CHEMO II THE REBOOT DAY 13

Fight, quick and slow, but fight.

Tuesday and I wake with my partner having gone to work so I take stock of how I am. I seem to have slept okay but feel I have few spoons today and so it turns out. After a breakfast I set about what I can do with the spoons I have, which is as follows, 1. clear the kitchen, 2. put the bins out, 3. Edit the final draft of The Caner Years: Breathless, which the Americans still have not got right much to my frustration. 4, take in the Tesco order and squirrel it a way, 5, train for 45 minutes and 6, finally organise my eldest grandsons birthday present.

This was a hard session, my body resisted, but I got to the end.

I have nothing left by the evening so it becomes Rom Com night. Two unashamedly Rom Coms in a row that the household watch back to back while nibbling After Eight mints. All Rom Comed out the family go to bed while I draft the blog before downing my night meds and have shower. At last I get to bed and hope f or more spoons tomorrow.

Under the same moon

CHEMO II THE REBOOT DAY 12

Fight, and dance, its liberating.

Monday and I wake up after a good nights sleep and fairly soon I am up and getting ready to accompany my partner to the gym, she to do sensible exercise and me to have breakfast and sit in the lounge and write letters. On arrival I order a bottle of water and a bacon brioche bun to be told that they have run out of brioche buns, I can have sourdough bread toasted or not. I opt for sourdough untoasted with brown sauce on the bacon. When it arrived I discovered that I know sod all about sourdough bread. One I should have had it toasted and two I should have chosen something else altogether. My consider opinion is that sourdough bread is an aberration and a baking abomination. It is tasteless pap that is beyond bland and tasteless, it is a pointless food best suited to being used as blotting paper. I can’t believe it has become a “thing” amongst a certain group of people.

While a chewed my way through the sourdough wedge I wrote a letter on my laptop to a friend up north. While writing I also listened to another episode of Mark Steels In Town. So this is what I do until my partner reappears, showered and ready for lunch. We go off to one of our favourite garden centres that does the best food in their restaurant. On arrival we discover it is “Golden Monday” where anyone over 60 can get a cheap meal and as a consequence it is pact with people who look like they are on an outing from either A&E or the care home. My partner and I eat and before we leave I buy two camellias to finish off the garden master plan.

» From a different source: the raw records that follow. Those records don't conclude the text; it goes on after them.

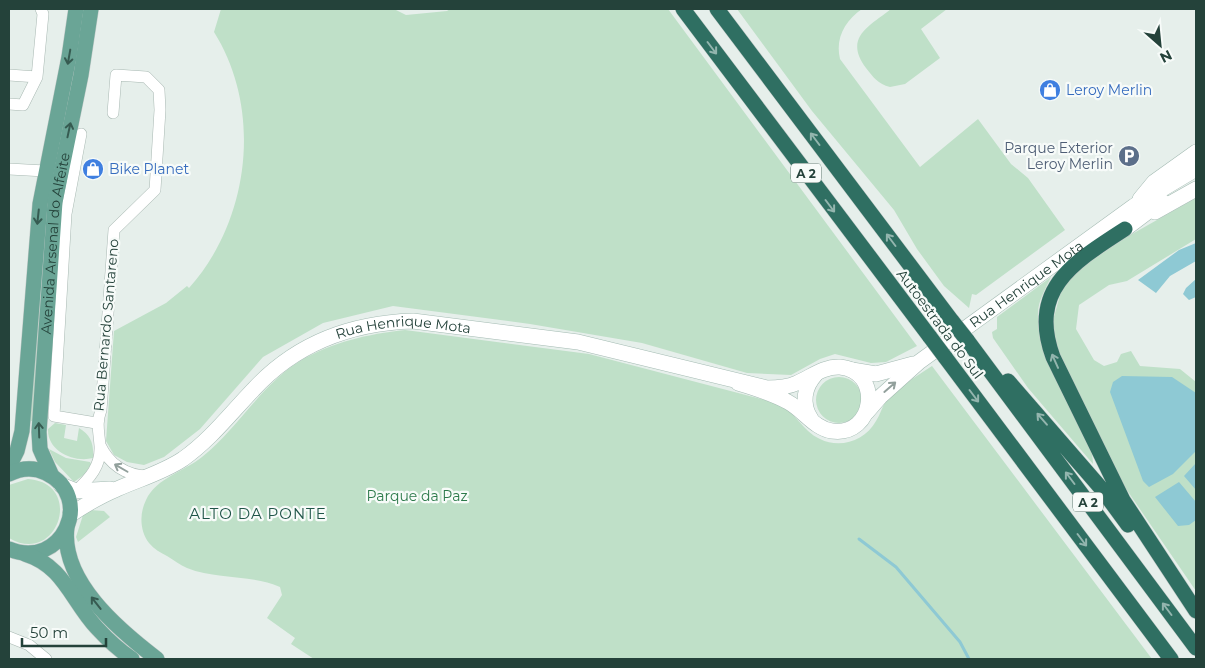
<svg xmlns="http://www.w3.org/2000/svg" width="1205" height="668" viewBox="0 0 1205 668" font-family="Montserrat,sans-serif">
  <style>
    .green { fill: #bfe0c8 }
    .water { fill: #8ec9d4 }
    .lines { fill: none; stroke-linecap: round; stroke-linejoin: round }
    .stream { stroke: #8ec9d4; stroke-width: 3 }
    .street-casing { stroke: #a8b8b2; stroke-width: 12 }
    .secondary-casing { stroke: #a4bbb3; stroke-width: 16 }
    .primary-casing { stroke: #c2cac8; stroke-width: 16 }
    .highway-casing { stroke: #c2cac8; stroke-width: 16 }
    .street { stroke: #fff; stroke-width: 11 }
    .secondary { stroke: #fff; stroke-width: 15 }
    .primary { stroke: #6aa596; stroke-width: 15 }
    .highway { stroke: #2f6f62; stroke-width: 15 }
    .highway-bridge-casing { stroke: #c2cac8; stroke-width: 16; stroke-linecap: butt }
    .highway-bridge { stroke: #2f6f62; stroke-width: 15 }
    .oneway { stroke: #93b5ae }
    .oneway2 { stroke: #365b51 }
    .oneway3 { stroke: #92a09c }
    .labels { text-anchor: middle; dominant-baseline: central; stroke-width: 4.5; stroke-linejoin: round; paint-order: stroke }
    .shield { fill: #f7fbf9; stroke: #637a73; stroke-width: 1 }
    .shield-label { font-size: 12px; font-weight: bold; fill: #24423a }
    .shop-label { font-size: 14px; fill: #366cbe; stroke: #f7fbf9; text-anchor: start }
    .service-label { font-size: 14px; fill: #4e5e75; stroke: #f7fbf9; text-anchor: end }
    .street-label { font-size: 14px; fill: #24423a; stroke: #f7fbf9 }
    .park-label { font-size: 14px; fill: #2d7a4b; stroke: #f7fbf9 }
    .neighbourhood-label { font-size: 15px; letter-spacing: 1px; fill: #1f5548; stroke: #f7fbf9 }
  </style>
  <rect width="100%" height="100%" fill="#e6efeb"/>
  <!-- green -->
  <path class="green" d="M221,9H394L406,15L447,11L450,9H668L917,346L886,362L871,363L835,354L820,359L791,375L747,373L642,343L530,324L393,306L323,323L263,357L200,429L164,457L144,465L127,462L114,455L106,441L114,331L166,303L187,286L189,288C250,220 263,110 214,32Z
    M737,9H862C845,21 835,38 840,59L920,167L978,119L1011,164L1028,178L1065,230L976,295L972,294L969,308L944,286L917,249L894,210L812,111Z
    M891,9H947L921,29L940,58L905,84L890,87C878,84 873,77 866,68C843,37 870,26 891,9Z
    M74,72L32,421H30L48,205Z
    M1196,198V239L1127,281L1109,285L1079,305L1076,329L1094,360L1104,366L1117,362L1121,354L1131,351L1140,366L1180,369L1196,382V591L1122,483L1066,370L1054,341L1053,320L1062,288L1085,265L1125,238Z
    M1051,277C1046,288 1038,301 1038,313C1036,349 1064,393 1080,424C1086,436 1093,451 1093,464L1028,388L993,338L992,332L997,329V317Z
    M405,330L589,354L776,403C795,410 802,431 820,439C840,449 865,441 876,421C880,415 882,407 886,401C898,387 917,376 932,366L1152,659H314L291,644L295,638L267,618L282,595L280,587C251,574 217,580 187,568C180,565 174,560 167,556C161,553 154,549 149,543C140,531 139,514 146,500C156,478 185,471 202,457C238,428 261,385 300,361C332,342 368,334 405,330Z
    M816 400a23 23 0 1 1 46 0a23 23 0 1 1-46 0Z
    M55,423L66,425L64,438L77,441L79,428C91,435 94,444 93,458C74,463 47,451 48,429Z
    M49,449L66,458L90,462L91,464L85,474L74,482L55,462Z
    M28,479C85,483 58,567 9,538V485Z
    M90,510L104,511L110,517L78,542L76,537L83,515Z"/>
  <!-- water -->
  <path class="water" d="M1196,243V261L1170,276L1156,293L1138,280L1179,250Z
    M1196,279V297L1189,300L1183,294L1186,288Z
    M1122,376L1172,377L1196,393V451L1173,474L1149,487L1143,481L1110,392L1113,382Z
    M1196,463V490L1184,476Z
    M1179,482L1196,502V520L1189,525L1178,526L1155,497Z"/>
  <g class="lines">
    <!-- stream -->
    <path class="stream" d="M859,539L896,567L960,642L969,659"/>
    <!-- street casing -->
    <g class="street-casing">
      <path id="street" d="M9,75L37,77L43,14L41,9
        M9,104L23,105L37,77
        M81,134L66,214L54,416L96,423
        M9,169L45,171
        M100,445C109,464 126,476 148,476
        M76,491C90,478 101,466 100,446C99,431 96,424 101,410L114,230L155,190L160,110L159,90L146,77L116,75L113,113
        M9,637L29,645L46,659"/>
    </g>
    <!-- secondary casing -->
    <g class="secondary-casing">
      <g id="secondary">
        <path d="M1140,199L1154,182L1196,152"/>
        <path d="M1155,212L1196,189"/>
        <path d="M1125,229L1162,201"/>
        <path d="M852,370L876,374L913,364"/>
        <path id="s1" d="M867,412L880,397L919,362L1134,206L1196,169"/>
        <path d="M811,419C801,404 804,387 816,374"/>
        <path d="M61,485L76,491L110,489"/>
        <path id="s2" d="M70,515C85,505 100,496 117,489C139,479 162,473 183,459C210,440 230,414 253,390C296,343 350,323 413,321L578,342L767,388C778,388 788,387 797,383C811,377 824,366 840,367C883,371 875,437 832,431C815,429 803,410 788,402C772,393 755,388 738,383"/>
      </g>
    </g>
    <!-- primary casing -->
    <g class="primary-casing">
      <g id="primary">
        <path d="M9,467L17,451L22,431L40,204L69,57L76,9"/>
        <path d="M9,474C21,468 34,467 46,473C96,497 62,571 9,549"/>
        <path id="s3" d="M52,476L40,449L39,432L55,202L81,75L91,9"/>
        <path d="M67,527C60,581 119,630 157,659"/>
        <path d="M25,554C64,566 71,600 97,628C107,639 119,650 132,659"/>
      </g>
    </g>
    <!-- highway casing -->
    <g class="highway-casing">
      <path id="highway" d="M683,9L930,337
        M717,9L952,321
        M1125,229C1074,262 1028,289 1053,357L1123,500L1196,611
        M967,340L1196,648
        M945,357L1171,659
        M1008,381L1100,487L1128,525"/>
    </g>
    <!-- street -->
    <use href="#street" class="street"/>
    <!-- secondary -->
    <use href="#secondary" class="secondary"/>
    <!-- primary -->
    <use href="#primary" class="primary"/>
    <!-- highway -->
    <use href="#highway" class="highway"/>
    <!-- highway-bridge casing -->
    <g class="highway-bridge-casing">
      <path id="highway-bridge" d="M952,321L967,340
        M930,337L945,357"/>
    </g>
    <!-- highway-bridge -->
    <use href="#highway-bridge" class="highway-bridge"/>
  </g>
  <!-- one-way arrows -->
  <defs><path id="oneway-shaft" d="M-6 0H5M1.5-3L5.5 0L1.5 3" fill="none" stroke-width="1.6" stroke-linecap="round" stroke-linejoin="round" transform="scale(1.25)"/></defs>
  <g class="oneway">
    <use href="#oneway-shaft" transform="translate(712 48) rotate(53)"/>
    <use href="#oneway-shaft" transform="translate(815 139) rotate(-127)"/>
    <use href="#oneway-shaft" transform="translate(830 206) rotate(53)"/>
    <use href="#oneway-shaft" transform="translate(891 240) rotate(-127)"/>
    <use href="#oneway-shaft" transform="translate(1055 361) rotate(-114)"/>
    <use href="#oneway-shaft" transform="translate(974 396) rotate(53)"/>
    <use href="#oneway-shaft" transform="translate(1042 419) rotate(-131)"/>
    <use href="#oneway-shaft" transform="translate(1070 478) rotate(-127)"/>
    <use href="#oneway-shaft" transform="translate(1082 540) rotate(53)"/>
    <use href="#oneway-shaft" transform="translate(1167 609) rotate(-127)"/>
  </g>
  <g class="oneway2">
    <use href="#oneway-shaft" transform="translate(69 57) rotate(100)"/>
    <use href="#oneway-shaft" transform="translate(69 130) rotate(-78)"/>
    <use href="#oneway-shaft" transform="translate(38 217) rotate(96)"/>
    <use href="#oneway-shaft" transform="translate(39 430) rotate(-92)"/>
    <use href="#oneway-shaft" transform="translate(96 603) rotate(-128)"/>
  </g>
  <g class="oneway3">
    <use href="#oneway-shaft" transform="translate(890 387) rotate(-41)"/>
    <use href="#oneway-shaft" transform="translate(121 468) rotate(-150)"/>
  </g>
  <!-- icons -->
  <defs>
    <g id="shop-disc" transform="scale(1.125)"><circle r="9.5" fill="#3f7fe0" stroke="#f7fbf9"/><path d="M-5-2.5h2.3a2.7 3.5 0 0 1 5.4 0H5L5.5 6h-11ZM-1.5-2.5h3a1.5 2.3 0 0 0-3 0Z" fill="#fff"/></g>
    <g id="parking-disc" transform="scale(1.125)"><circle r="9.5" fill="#5c6f8a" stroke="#f7fbf9"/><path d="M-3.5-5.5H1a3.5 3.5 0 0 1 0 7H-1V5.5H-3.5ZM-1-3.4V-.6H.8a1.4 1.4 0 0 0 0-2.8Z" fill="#fff"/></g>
  </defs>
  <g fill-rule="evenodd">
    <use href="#shop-disc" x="1050" y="90"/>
    <use href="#parking-disc" x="1129" y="156"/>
    <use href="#shop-disc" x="93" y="169"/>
  </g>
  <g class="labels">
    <!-- shield labels -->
    <g class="shield">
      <rect x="791" y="163.5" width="30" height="19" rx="4"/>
      <rect x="1073" y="492.5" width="30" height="19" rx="4"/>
    </g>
    <g class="shield-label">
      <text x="806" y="173">A 2</text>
      <text x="1088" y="502">A 2</text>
    </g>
    <!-- shop labels -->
    <g class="shop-label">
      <text x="1066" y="90">Leroy Merlin</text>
      <text x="109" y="169">Bike Planet</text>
    </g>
    <!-- service labels -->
    <g class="service-label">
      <text x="1113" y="148">Parque Exterior<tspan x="1113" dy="16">Leroy Merlin</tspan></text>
    </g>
    <!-- street labels -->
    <g class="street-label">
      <text stroke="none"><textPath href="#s3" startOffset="236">Avenida Arsenal do Alfeite</textPath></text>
      <text stroke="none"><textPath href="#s1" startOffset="205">Rua Henrique Mota</textPath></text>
      <text transform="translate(940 324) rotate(53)">Autoestrada do Sul</text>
      <text transform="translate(106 325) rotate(-85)">Rua Bernardo Santareno</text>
      <text stroke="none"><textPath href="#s2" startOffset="394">Rua Henrique Mota</textPath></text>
    </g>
    <!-- park labels -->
    <g class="park-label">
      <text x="417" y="496">Parque da Paz</text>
    </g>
    <!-- neighbourhood labels -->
    <g class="neighbourhood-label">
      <text x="258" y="513">ALTO DA PONTE</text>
    </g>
  </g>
  <!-- border -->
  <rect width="1205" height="668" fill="none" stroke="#24423a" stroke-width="20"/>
  <!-- north arrow -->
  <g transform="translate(1160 45) rotate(153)" stroke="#f7fbf9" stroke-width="4" paint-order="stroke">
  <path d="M0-4L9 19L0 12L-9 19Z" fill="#24423a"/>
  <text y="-8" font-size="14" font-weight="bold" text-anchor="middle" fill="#24423a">N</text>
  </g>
  <!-- scale -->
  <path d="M22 638v8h84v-8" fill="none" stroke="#24423a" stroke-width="2.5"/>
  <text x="30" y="638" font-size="15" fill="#24423a" stroke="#f7fbf9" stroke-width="4" paint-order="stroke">50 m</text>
</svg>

On returning home my partner goes off to the dentist and I finish my letters. There is of course a quick trip to the post office to send my letters and to pick up a paper and a box of Tunnock’s tea cakes. Back home I do the days cross words and then sort out some life admin like ordering my usual monthly drugs. With the return of my partner and the evening coming we dine and my partner then goes off to do her singing lesson while draft the blog. I have Mark Steels in Town in my earbuds as I draft the blog nibbling a Tunnock’s tea cake. With this done I take to Amazon and order the goods I need to undertake phase one of project 2 in the garden, so by the end of the week I will ready to go, the only the weather is likely to throw a spanner in the works. This strategy means that I can devote tomorrow to training and further letter writing. While I draft the log I get a message from m y friend who is still recovering from long COVID to say she has caught COVID again, it is such rotten luck. So the evening will pass to the point where I take my meds and go to bed hopping for another good nights sleep. Tomorrows excitement will be the Tesco delivery, which I must remember to update before going to bed.